Seven crew members were unaccounted for after the collision flooded berths with seawater. Navy divers recovered the bodies after the severely damaged USS Fitzgerald returned to a Navy base in Yokosuka, Japan, aided by tugboats.
The Japan-based 7th Fleet identified the victims on Monday as Gunner’s Mate Seaman Dakota Kyle Rigsby, 19, from Palmyra, Virginia; Yeoman 3rd Class Shingo Alexander Douglass, 25, from San Diego, California; Sonar Technician 3rd Class Ngoc T Truong Huynh, 25, from Oakville, Connecticut; Gunner’s Mate 2nd Class Noe Hernandez, 26, from Weslaco, Texas; Fire Controlman 2nd Class Carlosvictor Ganzon Sibayan, 23, from Chula Vista, California; Personnel Specialist 1st Class Xavier Alec Martin, 24, from Halethorpe, Maryland; and Fire Controlman 1st Class Gary Leo Rehm Jr., 37, from Elyria, Ohio.
Earlier, the mother of a U.S. Navy sailor who survived a direct hit to his sleeping berth during a collision at sea said her son kept diving to try to save his shipmates until the flooded berth began running out of air pockets, while others — believing the ship was under attack — hurried to man the guns.
Mia Sykes of Raleigh, North Carolina, told The Associated Press on Sunday that her 19-year-old son, Brayden Harden, was knocked out of his bunk by the impact, and water immediately began filling the berth, after their destroyer, the USS Fitzgerald, collided with a Philippine-flagged container ship four times its size off the Japanese coast.
The ships collided about 2:20 a.m.
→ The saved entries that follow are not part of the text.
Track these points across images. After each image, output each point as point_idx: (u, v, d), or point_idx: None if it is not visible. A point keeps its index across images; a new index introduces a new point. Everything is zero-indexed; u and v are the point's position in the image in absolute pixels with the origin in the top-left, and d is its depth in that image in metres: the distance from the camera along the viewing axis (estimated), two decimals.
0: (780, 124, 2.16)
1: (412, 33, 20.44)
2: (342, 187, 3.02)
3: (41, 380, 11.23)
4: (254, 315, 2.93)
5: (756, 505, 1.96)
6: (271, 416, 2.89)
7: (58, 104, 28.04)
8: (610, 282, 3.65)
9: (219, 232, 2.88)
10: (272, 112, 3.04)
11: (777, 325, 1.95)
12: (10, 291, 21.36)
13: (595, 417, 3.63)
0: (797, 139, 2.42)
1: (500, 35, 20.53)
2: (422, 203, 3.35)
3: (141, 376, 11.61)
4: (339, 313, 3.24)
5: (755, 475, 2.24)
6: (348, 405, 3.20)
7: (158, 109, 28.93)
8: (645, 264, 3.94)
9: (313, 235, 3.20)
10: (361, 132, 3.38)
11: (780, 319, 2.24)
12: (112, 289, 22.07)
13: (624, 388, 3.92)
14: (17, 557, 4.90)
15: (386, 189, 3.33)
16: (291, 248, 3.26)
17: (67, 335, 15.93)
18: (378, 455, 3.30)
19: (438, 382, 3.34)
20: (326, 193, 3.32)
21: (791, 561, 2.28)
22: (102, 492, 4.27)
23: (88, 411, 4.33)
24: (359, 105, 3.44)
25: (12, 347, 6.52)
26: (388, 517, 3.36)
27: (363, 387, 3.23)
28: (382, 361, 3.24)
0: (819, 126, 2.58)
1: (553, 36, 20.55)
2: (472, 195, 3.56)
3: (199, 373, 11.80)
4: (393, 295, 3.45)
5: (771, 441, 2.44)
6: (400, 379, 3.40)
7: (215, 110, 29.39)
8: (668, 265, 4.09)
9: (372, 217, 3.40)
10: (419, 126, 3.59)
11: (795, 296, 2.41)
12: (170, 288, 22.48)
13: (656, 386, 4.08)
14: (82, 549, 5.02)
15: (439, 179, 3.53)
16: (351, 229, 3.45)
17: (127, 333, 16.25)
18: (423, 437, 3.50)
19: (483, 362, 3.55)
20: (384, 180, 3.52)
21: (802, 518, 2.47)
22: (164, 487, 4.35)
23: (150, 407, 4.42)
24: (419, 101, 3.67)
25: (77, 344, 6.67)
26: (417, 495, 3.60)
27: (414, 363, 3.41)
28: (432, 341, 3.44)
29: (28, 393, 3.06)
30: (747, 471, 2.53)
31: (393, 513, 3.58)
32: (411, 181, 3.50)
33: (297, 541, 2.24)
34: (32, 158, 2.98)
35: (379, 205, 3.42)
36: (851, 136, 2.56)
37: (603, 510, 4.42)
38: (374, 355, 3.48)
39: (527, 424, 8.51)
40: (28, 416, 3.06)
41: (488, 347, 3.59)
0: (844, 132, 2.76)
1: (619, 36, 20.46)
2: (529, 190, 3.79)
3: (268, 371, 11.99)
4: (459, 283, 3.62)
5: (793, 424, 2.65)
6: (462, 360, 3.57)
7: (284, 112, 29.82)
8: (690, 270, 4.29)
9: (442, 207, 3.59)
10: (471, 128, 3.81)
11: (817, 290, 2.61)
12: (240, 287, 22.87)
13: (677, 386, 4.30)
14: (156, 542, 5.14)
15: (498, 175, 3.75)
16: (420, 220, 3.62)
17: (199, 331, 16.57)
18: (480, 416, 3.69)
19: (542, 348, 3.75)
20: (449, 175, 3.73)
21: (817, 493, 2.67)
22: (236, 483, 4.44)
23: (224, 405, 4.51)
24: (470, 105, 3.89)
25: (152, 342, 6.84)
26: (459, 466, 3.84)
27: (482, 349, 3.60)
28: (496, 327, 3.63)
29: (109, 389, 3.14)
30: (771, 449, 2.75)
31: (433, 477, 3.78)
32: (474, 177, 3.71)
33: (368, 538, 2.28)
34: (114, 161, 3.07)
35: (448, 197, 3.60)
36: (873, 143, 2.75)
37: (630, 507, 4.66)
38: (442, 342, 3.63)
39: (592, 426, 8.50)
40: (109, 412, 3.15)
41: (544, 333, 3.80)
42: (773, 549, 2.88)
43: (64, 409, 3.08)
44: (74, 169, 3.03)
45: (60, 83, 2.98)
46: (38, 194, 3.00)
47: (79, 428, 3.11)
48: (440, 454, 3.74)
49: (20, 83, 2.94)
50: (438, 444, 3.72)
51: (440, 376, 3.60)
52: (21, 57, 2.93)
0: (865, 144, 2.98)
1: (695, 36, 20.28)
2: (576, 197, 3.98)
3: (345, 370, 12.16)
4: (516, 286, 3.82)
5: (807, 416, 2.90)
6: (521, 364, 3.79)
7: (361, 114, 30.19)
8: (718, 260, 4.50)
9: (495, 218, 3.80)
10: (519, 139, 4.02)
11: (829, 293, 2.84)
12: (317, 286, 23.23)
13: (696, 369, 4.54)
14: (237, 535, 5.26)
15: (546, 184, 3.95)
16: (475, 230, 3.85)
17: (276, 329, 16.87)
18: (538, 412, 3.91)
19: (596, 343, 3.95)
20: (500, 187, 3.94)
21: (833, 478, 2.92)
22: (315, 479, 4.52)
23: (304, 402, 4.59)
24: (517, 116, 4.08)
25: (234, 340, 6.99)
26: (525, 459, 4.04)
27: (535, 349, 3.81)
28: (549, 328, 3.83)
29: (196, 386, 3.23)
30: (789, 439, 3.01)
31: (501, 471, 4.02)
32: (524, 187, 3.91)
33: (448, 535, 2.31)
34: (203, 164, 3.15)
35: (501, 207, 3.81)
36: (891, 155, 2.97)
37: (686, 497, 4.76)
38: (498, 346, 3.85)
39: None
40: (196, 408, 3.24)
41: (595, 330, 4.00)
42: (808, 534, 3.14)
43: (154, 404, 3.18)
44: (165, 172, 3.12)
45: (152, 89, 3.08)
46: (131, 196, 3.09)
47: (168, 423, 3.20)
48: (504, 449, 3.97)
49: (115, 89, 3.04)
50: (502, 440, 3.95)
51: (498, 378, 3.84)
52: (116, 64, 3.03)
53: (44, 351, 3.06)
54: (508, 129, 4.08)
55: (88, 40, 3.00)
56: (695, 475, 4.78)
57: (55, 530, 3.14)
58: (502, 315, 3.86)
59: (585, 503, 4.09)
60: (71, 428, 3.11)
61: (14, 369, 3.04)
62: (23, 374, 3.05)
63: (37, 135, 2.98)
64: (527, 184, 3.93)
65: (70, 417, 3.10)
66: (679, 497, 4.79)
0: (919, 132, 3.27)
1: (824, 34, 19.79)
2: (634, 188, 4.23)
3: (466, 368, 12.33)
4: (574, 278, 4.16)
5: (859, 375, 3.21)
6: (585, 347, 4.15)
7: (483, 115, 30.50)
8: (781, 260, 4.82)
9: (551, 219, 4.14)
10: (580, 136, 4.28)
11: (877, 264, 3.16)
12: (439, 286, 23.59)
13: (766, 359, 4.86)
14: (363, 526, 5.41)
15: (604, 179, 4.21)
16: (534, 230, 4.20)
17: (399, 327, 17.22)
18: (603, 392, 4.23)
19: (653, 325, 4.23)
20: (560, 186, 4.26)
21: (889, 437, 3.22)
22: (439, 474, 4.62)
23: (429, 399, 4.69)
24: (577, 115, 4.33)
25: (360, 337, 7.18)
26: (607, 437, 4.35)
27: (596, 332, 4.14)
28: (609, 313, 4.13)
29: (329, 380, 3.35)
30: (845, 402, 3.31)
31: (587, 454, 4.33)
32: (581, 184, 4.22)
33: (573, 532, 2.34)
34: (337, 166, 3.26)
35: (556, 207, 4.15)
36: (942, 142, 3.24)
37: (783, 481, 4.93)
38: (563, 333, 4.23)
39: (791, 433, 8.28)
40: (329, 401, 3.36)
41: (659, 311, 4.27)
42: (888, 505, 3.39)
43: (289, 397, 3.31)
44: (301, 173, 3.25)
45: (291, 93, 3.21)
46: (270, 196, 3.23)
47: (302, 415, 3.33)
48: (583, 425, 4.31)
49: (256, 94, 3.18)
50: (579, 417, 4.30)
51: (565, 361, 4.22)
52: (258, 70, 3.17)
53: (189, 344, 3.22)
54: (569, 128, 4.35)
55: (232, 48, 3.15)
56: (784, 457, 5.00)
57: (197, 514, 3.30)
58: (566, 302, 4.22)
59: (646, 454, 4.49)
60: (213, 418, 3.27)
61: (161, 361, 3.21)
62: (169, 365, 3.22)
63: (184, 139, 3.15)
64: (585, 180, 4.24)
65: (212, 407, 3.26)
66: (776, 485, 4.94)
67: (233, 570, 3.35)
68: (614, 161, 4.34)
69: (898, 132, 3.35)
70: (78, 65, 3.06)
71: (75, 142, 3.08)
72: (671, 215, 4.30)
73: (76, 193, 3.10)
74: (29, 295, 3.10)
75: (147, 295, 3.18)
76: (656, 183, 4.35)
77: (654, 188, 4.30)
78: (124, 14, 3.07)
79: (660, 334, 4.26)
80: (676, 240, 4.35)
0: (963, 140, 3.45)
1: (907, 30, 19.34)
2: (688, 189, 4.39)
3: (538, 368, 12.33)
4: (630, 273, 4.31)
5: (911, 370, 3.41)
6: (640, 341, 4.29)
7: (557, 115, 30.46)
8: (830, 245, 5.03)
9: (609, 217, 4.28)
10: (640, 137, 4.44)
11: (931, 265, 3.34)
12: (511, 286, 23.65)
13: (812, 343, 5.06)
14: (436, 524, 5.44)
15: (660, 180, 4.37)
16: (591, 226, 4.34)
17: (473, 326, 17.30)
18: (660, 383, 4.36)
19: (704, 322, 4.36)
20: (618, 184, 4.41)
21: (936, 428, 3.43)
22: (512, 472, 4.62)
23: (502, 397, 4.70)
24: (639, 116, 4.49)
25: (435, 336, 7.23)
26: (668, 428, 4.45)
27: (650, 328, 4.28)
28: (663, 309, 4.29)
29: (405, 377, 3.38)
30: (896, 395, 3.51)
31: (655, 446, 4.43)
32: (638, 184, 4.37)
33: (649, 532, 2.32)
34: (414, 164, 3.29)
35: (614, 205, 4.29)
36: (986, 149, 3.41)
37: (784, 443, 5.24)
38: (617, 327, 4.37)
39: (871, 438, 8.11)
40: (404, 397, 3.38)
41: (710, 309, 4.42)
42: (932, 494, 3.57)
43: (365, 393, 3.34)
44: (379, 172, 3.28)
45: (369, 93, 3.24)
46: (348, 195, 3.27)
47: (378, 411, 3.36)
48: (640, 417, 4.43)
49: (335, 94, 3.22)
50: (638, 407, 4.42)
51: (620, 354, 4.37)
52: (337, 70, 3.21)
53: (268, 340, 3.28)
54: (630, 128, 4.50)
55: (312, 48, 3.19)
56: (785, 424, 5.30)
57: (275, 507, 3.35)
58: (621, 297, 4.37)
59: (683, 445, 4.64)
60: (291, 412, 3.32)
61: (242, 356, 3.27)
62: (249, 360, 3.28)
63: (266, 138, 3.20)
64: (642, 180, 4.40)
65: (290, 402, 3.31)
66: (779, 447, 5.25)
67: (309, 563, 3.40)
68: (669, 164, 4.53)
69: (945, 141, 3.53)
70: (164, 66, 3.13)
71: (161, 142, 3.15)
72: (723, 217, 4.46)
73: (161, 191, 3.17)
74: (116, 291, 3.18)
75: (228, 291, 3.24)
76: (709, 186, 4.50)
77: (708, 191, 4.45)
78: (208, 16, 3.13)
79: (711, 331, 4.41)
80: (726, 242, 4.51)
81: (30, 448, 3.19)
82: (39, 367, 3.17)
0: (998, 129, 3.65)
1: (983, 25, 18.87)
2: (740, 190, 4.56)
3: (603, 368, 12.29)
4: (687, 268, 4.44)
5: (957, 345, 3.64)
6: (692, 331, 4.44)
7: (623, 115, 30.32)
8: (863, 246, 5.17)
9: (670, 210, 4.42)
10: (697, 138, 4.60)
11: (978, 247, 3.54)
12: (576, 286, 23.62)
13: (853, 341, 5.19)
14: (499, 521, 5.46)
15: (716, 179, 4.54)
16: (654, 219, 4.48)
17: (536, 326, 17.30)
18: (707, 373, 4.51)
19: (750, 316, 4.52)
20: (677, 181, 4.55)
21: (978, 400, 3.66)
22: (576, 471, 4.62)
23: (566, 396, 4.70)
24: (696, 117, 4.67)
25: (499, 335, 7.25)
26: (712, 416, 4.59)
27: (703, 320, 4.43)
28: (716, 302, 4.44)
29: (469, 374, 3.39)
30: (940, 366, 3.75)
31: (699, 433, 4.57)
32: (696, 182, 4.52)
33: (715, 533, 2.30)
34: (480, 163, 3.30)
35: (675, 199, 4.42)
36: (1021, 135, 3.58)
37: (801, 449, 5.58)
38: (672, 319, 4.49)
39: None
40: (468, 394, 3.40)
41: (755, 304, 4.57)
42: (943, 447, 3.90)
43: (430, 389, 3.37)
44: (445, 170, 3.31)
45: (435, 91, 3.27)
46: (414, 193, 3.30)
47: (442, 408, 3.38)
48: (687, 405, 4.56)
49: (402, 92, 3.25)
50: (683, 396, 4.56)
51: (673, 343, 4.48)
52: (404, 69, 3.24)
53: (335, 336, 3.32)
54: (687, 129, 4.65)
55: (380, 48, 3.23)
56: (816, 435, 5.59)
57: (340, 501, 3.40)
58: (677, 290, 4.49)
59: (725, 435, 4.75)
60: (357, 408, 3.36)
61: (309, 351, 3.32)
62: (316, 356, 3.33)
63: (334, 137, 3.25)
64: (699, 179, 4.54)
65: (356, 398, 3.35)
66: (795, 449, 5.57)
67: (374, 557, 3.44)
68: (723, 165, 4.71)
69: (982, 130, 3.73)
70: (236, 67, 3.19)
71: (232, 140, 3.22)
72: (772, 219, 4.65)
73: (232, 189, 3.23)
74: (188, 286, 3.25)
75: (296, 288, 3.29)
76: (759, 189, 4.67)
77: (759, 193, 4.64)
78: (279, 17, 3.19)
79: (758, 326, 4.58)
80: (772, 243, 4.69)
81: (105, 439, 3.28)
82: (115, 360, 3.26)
Saturday, when the Navy said most of the 300 sailors on board would have been sleeping, and authorities have declined to speculate on a cause while the crash remains under investigation.
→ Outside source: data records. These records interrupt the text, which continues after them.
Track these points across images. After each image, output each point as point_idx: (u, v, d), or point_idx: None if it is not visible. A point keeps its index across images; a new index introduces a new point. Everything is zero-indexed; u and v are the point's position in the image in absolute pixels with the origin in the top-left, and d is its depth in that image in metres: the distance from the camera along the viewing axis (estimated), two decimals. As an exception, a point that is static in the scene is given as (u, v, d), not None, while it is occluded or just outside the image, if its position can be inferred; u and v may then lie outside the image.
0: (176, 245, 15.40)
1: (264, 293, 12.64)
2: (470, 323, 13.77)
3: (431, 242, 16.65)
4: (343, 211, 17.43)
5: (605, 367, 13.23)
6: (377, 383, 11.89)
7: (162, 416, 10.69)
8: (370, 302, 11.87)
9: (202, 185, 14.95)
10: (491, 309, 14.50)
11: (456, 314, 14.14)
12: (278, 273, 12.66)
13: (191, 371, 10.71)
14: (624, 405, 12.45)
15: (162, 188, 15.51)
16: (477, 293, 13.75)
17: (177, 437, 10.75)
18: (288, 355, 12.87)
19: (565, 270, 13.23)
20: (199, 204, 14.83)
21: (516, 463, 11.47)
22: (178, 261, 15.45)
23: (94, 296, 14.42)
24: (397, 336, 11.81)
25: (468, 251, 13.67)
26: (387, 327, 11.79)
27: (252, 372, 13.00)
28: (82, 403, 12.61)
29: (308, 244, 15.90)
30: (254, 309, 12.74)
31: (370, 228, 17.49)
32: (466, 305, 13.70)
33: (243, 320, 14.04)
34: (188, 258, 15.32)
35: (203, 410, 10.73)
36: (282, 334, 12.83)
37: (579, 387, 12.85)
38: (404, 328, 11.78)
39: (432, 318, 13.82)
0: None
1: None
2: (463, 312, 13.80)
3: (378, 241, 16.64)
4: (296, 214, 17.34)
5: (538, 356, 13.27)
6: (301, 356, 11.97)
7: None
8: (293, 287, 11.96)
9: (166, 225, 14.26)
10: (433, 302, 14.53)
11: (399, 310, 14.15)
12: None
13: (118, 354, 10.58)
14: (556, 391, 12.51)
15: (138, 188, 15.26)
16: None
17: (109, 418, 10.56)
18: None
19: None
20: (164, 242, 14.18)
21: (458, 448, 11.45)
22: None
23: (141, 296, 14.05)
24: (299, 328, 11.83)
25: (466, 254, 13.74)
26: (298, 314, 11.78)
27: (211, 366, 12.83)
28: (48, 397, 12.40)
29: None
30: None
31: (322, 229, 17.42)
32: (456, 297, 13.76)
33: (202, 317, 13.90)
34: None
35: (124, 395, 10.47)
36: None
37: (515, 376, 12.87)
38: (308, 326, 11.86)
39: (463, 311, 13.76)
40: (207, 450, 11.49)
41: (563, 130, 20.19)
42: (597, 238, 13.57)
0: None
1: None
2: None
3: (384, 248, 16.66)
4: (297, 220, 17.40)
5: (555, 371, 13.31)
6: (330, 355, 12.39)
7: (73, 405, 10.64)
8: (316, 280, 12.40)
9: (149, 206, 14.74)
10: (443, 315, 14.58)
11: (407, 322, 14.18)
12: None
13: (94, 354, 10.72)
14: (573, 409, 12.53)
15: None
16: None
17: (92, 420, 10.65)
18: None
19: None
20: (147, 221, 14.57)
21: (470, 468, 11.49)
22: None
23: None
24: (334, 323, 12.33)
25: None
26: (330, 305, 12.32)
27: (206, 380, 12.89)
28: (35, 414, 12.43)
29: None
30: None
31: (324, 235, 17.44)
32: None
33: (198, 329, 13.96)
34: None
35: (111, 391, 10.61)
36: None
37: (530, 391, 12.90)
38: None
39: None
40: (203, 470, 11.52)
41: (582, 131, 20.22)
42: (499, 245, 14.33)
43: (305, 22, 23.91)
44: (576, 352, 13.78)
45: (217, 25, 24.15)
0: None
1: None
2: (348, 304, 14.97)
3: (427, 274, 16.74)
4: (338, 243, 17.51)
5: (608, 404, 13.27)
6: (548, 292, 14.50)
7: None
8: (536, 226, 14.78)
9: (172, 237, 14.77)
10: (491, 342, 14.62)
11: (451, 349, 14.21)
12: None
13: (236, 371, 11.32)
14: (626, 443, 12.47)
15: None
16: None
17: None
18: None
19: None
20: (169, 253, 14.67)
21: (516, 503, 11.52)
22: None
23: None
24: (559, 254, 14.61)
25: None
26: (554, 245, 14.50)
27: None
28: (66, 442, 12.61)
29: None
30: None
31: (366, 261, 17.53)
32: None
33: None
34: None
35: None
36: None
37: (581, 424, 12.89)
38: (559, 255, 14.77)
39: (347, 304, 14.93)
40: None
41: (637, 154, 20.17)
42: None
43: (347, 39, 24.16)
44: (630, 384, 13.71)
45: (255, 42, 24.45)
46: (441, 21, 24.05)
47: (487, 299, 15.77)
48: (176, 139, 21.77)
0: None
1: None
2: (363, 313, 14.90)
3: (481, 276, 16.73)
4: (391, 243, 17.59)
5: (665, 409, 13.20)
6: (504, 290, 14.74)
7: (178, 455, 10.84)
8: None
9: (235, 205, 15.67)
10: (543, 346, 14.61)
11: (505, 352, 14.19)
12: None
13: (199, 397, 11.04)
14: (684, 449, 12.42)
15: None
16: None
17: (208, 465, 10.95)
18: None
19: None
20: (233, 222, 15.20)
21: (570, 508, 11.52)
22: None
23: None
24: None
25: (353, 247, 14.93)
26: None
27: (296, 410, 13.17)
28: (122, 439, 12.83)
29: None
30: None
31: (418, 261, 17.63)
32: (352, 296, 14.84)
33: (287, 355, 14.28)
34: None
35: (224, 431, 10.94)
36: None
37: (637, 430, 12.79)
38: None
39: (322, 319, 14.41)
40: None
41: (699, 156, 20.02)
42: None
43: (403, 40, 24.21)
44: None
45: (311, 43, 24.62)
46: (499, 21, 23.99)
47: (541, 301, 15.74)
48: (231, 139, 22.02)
Sykes says her son told her that four men in his berth, including those sleeping on bunks above and below him died, while three died in the berth above his.
“They did what they were trained to do,” said Sykes, who said she hopes her son, from Herrin, Illinois, can come home to be with family as he works through what happened. “You have to realize most of them are 18, 19 and 20-year-olds living with guilt. But I told him, ‘There’s a reason you’re still here and make that count.’ ”
Vice Adm. Joseph Aucoin, the commander of the Navy’s 7th Fleet, also described a harrowing scene as other sailors fought to keep the ship from sinking. Most of the damage is below the waterline, including a large gash near the keel, Aucoin said.
“So the water flow was tremendous, and so there wasn’t a lot of time in those spaces that were open to the sea. And as you can see now, the ship is still listing, so they had to fight the ship to keep it above the surface. It was traumatic,” Aucoin said.
The Navy called off the search for seven missing sailors Sunday after divers found a number of bodies in the ship’s flooded compartments, including sleeping quarters, Aucoin said at a news conference at the 7th Fleet’s home base in Yokosuka, Japan. He wouldn’t say how many bodies were recovered, pending notification of next of kin.
He said one machinery room and two berthing areas for 116 crew members were severely damaged from what he called a significant impact to its side. The destroyer returned to Yokosuka on Saturday evening with the help of tug boats.
The victims might have been killed by the impact of the collision or drowned in the flooding, said Navy spokesman Lt. Paul Newell, who led the media on a visit to get a firsthand look at the mangled destroyer. “The damage was significant,” he said. “This was not a small collision.”